━━ TEXT TO READ ━━

A total of 90 percent of the complaints filed by Palestinians in the West Bank against Israeli citizens for violent attacks have been closed without charges being filed, according to a report prepared by the human rights organization Yesh Din, which will be made public Monday.

The organization is staffed by volunteers, who focus on the way law is enforced vis-a-vis Israelis in the West Bank, describes the police handling of the complaints as negligent, careless, unprofessional and disrespectful.

During the first 11 months of 2005, a total of 299 police investigations into Palestinian complaints of Israeli violence against them were initiated, according to the Yesh Din report. Data for the total number for 2006 are not included in the report.

The report is based on a sample study of 92 cases, filed with police during both 2005 and 2006. A third of these complain of assault – battery, use of firearms and other weapons, stone throwing – however the report concludes that 80 percent of these cases were closed without any charges being filed against the suspects.

In response, the Judea and Samaria Police said that “the data was passed on to the responsible authorities.”

On the basis of the sample study, it turns out that 90 percent of the cases were closed without charges being brought against anyone. In 83 percent of the cases, the reason was that the suspect could not be found or there was insufficient evidence.

In 7 percent of the cases, the cause was that the forms on which the complaints had been filed were lost – which meant that it was impossible to investigate the case.

A total of 96 percent of the cases, having to do with trespassing – including damage to olive groves – were closed without bringing charges against suspects. All cases involving property damage were closed without charges.

━━━
━━ DATA RECORDS ━━

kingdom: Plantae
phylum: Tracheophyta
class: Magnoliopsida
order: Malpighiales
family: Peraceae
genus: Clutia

━━━

GIVEN PROBLEM -> According to the article on the Yesh Din report, how many cases did the sample study examine?

COMPLETED TASK -> 92 cases